▸ Extracted text:
+---+
## US National Research Council reiterates need for action in US to limit magnitude of climate change; final volume in America’s Climate Choices

##### 13 May 2011
 Illustration of the steps in an iterative risk management approach for addressing climate change. From: America’s Climate Choices. Click to enlarge.

Warning that the risk of dangerous climate change impacts is growing with every ton of greenhouse gases emitted into the atmosphere, a US National Research Council committee reiterated the pressing need for substantial action to limit the magnitude of climate change and to prepare to adapt to its impacts.

US options for responding to the risks posed by climate change are analyzed in a new report—and the final volume—in America’s Climate Choices, a series of studies requested by Congress. The committee that authored the report included scientists and engineers, economists, business leaders, an ex-governor, a former congressman, and other policy experts.

The new report builds upon the four previous America’s Climate Choices panel reports: Advancing the Science of Climate Change; Limiting the Magnitude of Future Climate Change; Adapting to the Impacts of Climate Change; and Informing an Effective Response to Climate Change. (Earlier post.)

The new report reaffirms that the preponderance of scientific evidence points to human activities—especially the release of carbon dioxide and other greenhouse gases into the atmosphere—as the most likely cause for most of the global warming that has occurred over the last several decades. This trend cannot be explained by natural factors such as internal climate variability or changes in incoming energy from the sun. The report adds that the impacts of climate change on human and natural systems can generally be expected to intensify with warming.

While it recognized that climate change is inherently a global issue requiring an international response, the committee focused on the charge from Congress to identify steps and strategies that US decision makers could adopt now. A coordinated national response to climate change, which the country currently lacks, is needed and should be guided by an iterative risk management framework in which actions taken can be revised as new knowledge is gained.

America’s response to climate change is ultimately about making choices in the face of risk. Risk management strategies must be durable enough to promote sustained progress yet sufficiently flexible to take advantage of new knowledge and technologies.

—committee vice chair William L. Chameides, dean of the Nicholas School of the Environment, Duke University

According to the report, essential elements of an effective national response include:

• Enacting policies and programs that reduce risk by limiting the causes of climate change and reducing vulnerability to its impacts;

• Investing in research and development efforts that increase knowledge and improve the number and effectiveness of response options available;

• Developing institutions and processes that ensure pertinent information is collected and that link scientific and technical analysis with public deliberation and decision making; and

• Periodically evaluating how response efforts are progressing and updating response goals and strategies in light of new information and understanding.
+---+
▸ What the task asks: Extend the news item on the National Research Council's final America's Climate Choices report, starting after its last bullet point about periodic evaluation of response efforts.

(Transcribed page text)
+---+
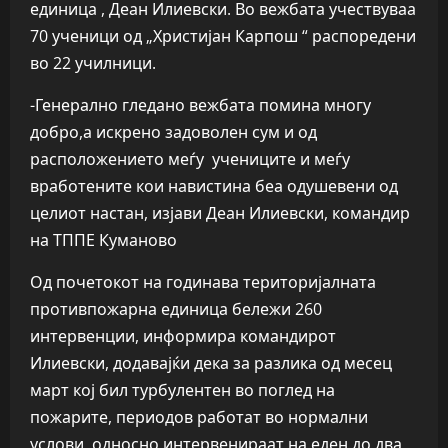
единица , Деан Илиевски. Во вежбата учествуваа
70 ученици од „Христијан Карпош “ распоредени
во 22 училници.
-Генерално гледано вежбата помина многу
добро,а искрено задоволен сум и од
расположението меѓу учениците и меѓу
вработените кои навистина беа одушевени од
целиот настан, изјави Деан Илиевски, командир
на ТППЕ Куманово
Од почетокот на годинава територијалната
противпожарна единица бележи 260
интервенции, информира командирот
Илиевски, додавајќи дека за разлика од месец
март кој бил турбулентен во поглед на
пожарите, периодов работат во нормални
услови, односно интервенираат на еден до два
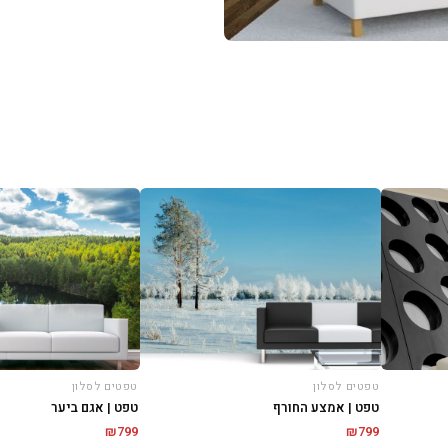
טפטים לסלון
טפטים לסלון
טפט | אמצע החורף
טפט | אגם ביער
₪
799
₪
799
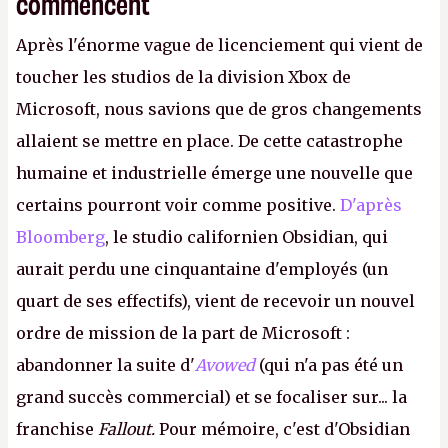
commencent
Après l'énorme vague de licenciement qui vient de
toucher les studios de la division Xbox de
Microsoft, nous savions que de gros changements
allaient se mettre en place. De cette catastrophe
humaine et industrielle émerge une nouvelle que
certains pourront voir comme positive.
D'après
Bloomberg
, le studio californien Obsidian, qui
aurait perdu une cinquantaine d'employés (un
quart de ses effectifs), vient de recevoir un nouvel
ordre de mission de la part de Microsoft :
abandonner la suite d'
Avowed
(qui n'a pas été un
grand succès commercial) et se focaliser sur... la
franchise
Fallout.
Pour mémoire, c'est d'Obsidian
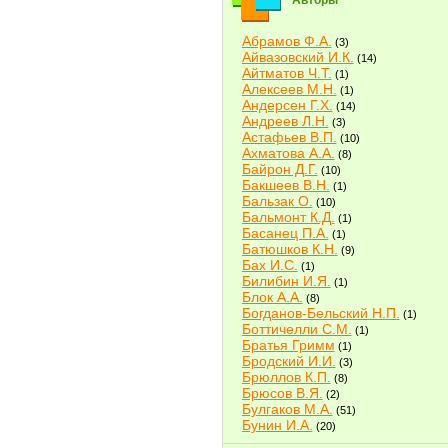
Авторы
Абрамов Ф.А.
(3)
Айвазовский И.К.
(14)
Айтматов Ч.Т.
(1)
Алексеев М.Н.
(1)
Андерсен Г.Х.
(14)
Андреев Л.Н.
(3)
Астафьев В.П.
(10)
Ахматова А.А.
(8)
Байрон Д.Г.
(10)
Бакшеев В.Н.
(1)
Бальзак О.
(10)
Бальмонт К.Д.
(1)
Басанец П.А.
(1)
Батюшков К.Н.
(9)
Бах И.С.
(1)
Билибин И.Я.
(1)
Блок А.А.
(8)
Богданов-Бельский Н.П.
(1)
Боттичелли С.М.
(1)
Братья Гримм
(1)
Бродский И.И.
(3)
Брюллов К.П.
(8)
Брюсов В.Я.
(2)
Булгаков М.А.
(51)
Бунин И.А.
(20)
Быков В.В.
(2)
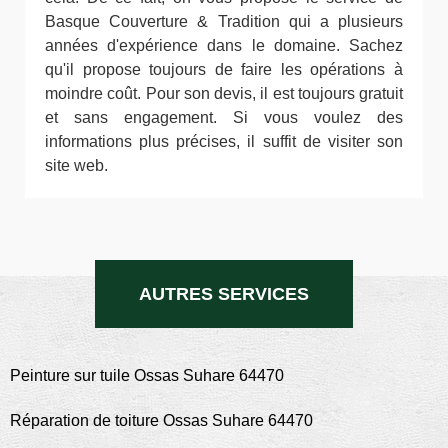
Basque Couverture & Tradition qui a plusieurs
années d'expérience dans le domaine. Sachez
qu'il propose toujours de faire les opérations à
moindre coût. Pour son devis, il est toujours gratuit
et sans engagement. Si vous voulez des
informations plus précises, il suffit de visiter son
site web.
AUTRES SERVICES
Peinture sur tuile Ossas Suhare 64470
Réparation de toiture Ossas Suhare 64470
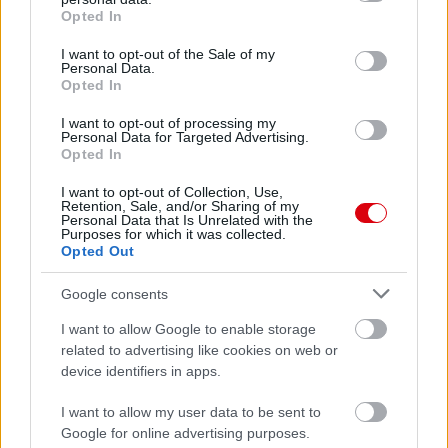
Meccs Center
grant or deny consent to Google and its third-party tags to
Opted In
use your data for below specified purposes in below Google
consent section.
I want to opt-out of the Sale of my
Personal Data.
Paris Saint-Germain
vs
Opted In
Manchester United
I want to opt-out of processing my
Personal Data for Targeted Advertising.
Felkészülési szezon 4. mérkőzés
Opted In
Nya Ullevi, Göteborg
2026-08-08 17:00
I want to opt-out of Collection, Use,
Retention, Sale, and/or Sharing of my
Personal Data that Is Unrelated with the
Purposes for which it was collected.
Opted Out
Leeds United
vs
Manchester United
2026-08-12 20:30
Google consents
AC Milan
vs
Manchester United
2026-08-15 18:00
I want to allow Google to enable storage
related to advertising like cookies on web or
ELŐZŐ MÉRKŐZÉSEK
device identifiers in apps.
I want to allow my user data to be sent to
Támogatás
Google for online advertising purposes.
+---+
▸ Answer box:
Substantial reductions of greenhouse gas emissions should be among the highest priorities in the national response, the committee said. Although the exact magnitude and speed of reductions will depend on how much risk society deems acceptable, it would be imprudent to delay taking action. The committee cited many reasons for not waiting, including that the faster emissions are reduced, the lower the risks.

Because the effects of greenhouse gases can take decades to manifest and then persist for hundreds or even thousands of years, waiting for impacts to occur before taking action will likely be too late for meaningful mitigation. Beginning emissions reductions soon will also lower the pressure to make steeper and costlier cuts later.

It is our judgment that the most effective strategy is to begin ramping down emissions as soon as possible.

— committee chair Albert Carnesale, chancellor emeritus and professor, University of California, Los Angeles

Summary of recommendations
1. In order to minimize the risks of climate change and its adverse impacts, the US should reduce greenhouse gas emissions substantially over the coming decades.

2. Adaptation planning and implementation should be initiated at all levels of society.
3. The federal government should maintain an integrated, coordinated, and expanded portfolio of research programs with the dual aims of increasing our understanding of the causes and consequences of climate change and enhancing our ability to limit climate change and to adapt to its impacts.
4. The federal government should lead in developing, supporting, and coordinating the information systems needed to inform and evaluate America’s climate choices, to ensure legitimacy and access to climate services, greenhouse gas accounting systems, and educational information.
5. The nation’s climate change response efforts should include broad-based deliberative processes for assuring public and private-sector engagement with scientific analyses, and with the development, implementation, and periodic review of public policies.
6. The United States should actively engage in international-level climate change response efforts.
7. The federal government should facilitate coordination of the many interrelated components of America’s response to climate change with a process that identifies the most critical coordination issues and recommends concrete steps for how to address these issues.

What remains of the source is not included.